- Indicative render of the power station along State Highway 16
- Country: New Zealand
- Location: between Helensville and Kaukapakapa, Rodney District
- Coordinates: 36°38′36″S 174°29′6″E﻿ / ﻿36.64333°S 174.48500°E
- Status: Proposed
- Owner: Genesis Energy

Thermal power station
- Primary fuel: Natural gas
- Turbine technology: Gas turbine
- Combined cycle?: Yes

Power generation
- Nameplate capacity: 240 MW (initial) 480 MW (future)

= Rodney Power Station =

Proposed New Zealand natural gas power station

The Rodney Power Station was a proposal for a natural gas fired combined cycle power station developed by Genesis Energy Limited. The project was abandoned in 2015.

The power station would have been located on a 48 ha site midway between Helensville and Kaukapakapa on State Highway 16, near the Kaipara Harbour, north west of Auckland. The proposed development included substantial upgrade or replacement of the Helensville waste water treatment plant, which the local council would otherwise have to fund.

The plant was designed to use high efficiency combined cycle gas turbine technology to meet the increasing demand for electricity in the north Auckland region. The location would also have assisted to ease constraints on HV electricity transmission.

In its assessment of Transpower's proposal to upgrade HV transmission to north of Auckland, the Electricity Commission considered that the Rodney power station project provided a generation alternative to transmission.

== Consenting ==
Genesis Energy's applications for resource consents including air discharges were notified for public submissions in April 2008, a public hearing was held in September and the resource consents were granted by Auckland Regional Council in December 2008.

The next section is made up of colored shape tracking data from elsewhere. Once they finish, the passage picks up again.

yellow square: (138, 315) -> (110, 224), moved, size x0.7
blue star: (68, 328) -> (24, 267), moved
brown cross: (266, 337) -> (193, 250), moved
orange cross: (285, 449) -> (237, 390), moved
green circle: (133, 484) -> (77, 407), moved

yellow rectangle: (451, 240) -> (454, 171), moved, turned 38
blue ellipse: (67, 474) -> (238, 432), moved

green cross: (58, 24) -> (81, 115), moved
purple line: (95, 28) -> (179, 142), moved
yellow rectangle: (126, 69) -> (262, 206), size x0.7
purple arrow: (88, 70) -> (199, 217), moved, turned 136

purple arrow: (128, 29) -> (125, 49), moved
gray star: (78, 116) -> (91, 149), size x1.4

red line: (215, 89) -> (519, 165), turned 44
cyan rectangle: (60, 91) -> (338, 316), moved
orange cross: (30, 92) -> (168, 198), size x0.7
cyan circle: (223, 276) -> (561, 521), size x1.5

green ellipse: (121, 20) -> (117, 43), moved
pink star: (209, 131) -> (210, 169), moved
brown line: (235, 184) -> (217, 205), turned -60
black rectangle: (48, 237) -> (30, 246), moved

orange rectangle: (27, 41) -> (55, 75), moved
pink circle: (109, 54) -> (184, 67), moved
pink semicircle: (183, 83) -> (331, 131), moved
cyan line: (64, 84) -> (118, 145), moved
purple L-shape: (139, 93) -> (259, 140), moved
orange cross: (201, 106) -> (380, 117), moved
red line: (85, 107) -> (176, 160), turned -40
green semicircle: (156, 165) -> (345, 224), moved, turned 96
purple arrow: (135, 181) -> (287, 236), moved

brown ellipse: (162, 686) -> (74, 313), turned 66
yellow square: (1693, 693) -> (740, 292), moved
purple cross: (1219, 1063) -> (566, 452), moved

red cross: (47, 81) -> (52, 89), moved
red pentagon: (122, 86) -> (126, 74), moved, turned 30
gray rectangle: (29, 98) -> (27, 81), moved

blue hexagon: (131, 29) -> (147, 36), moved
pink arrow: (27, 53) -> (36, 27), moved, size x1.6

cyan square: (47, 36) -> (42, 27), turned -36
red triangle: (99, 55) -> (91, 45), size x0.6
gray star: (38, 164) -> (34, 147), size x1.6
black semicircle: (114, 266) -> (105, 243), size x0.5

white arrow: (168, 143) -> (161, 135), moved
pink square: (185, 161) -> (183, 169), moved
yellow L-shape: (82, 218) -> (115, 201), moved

The project was opposed by some local residents, Greenpeace, and the Green Party.

Land use resource consents for the power station were granted by Rodney District Council in March 2009. A variation to the District Plan created a thermal energy generation rural zone between Helensville and Kaukapakapa.

Although resource consents and the District Plan provisions are in place, Genesis does not intend to proceed with construction in the near future. The resource consents allowed Genesis a period of 15 years in which to build the plant. In July 2015, Genesis officially abandoned the project, and put the site up for sale.